Fresh as the day it was written, with all the original 1927 gags and business lovingly preserved, this was actually the version that transferred to the Fortune Theatre from the King’s Head in 1983. It included the new title song especially written by octogenarian Vivian Ellis, here sung with wistful charm by Janet Simpson as the rich little poor girl Jill and an all-star BROS chorus, a medley that has stayed with me all the week.
Indeed John Hebden’s enchanting production, a winner in every department, will go on singing and dancing in the memories of all those who saw it long after the applause has faded. With a simple three-part revolving set, it was perfectly matched to the tiny stage, except for an overcrowded ballroom scene with a large cast dressed regardless of cost for the 18 th Century Drag.

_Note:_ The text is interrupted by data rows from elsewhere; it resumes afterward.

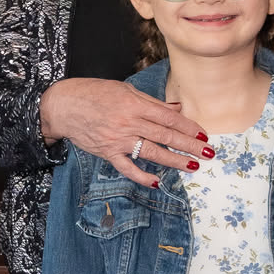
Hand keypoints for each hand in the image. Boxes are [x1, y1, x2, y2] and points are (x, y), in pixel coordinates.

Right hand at [40, 76, 208, 188]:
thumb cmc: (94, 94)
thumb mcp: (124, 90)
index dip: (188, 127)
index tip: (203, 134)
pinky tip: (156, 182)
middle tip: (208, 153)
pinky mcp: (107, 153)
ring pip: (152, 152)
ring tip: (193, 166)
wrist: (64, 105)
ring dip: (174, 160)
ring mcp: (118, 139)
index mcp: (135, 103)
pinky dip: (141, 176)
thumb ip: (152, 102)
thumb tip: (176, 108)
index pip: (169, 117)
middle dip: (189, 145)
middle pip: (165, 135)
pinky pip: (127, 167)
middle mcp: (129, 122)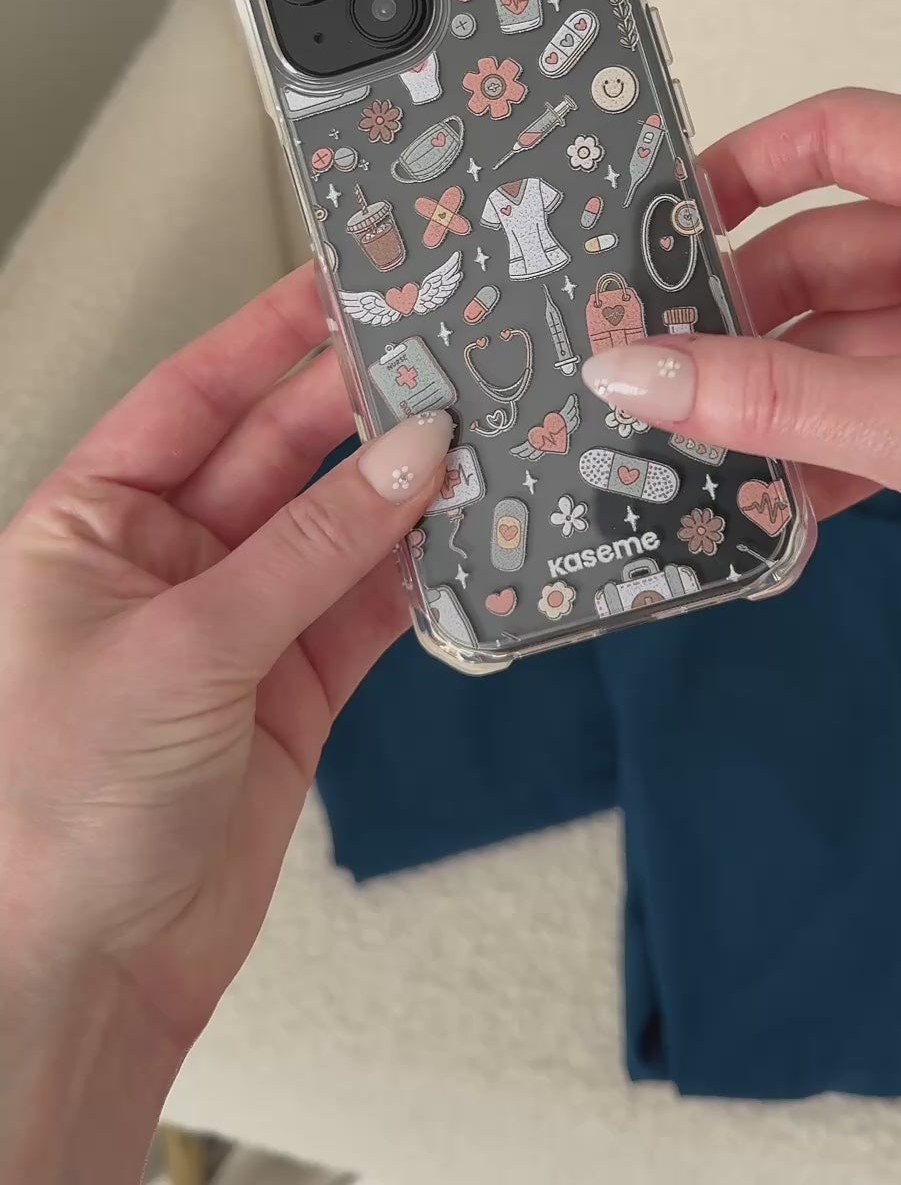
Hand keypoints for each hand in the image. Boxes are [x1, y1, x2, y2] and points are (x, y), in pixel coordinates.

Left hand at [0, 267, 449, 1181]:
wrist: (83, 975)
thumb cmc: (60, 805)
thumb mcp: (185, 645)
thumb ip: (310, 547)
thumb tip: (414, 452)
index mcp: (91, 522)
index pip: (193, 395)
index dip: (269, 335)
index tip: (347, 281)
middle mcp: (162, 561)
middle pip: (275, 452)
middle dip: (358, 405)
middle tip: (447, 352)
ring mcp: (232, 625)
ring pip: (333, 528)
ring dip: (403, 489)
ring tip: (483, 433)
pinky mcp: (290, 692)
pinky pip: (364, 608)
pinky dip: (420, 576)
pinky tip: (472, 537)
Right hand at [582, 88, 900, 591]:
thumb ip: (775, 398)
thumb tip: (625, 372)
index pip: (839, 135)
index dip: (738, 169)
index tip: (652, 234)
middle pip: (831, 248)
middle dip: (739, 317)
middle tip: (639, 372)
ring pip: (857, 338)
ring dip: (777, 398)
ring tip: (682, 450)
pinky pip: (896, 403)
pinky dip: (834, 447)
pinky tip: (769, 504)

Not quite a dancer, but a deft mover with a lightsome comedy style, newcomer James Meehan spread a lot of happiness with one of the best and certainly most tuneful performances I’ve seen in the title role, for once making even the Amazon catalogue song not only endurable but, with splendid hand and footwork, worthy of its encore.
There were many scene stealers in this strongly cast production: none more enchanting than Maggie Rose playing Phyllis as a Joyce Grenfell lookalike, and Gavin Morgan in his best ever performance as her semaphoring boyfriend Guy; the two joining Sheila Fitzgeralds Minerva and Andrew Macbeans Lumley in a gladsome Honeymoon for Four.
Just space for a special word for Merian Ganjou as the fiery Donna Lucia; and the ever amusing Bob Salter as Sir George, who has only to step on the stage to raise an anticipatory chuckle of delight.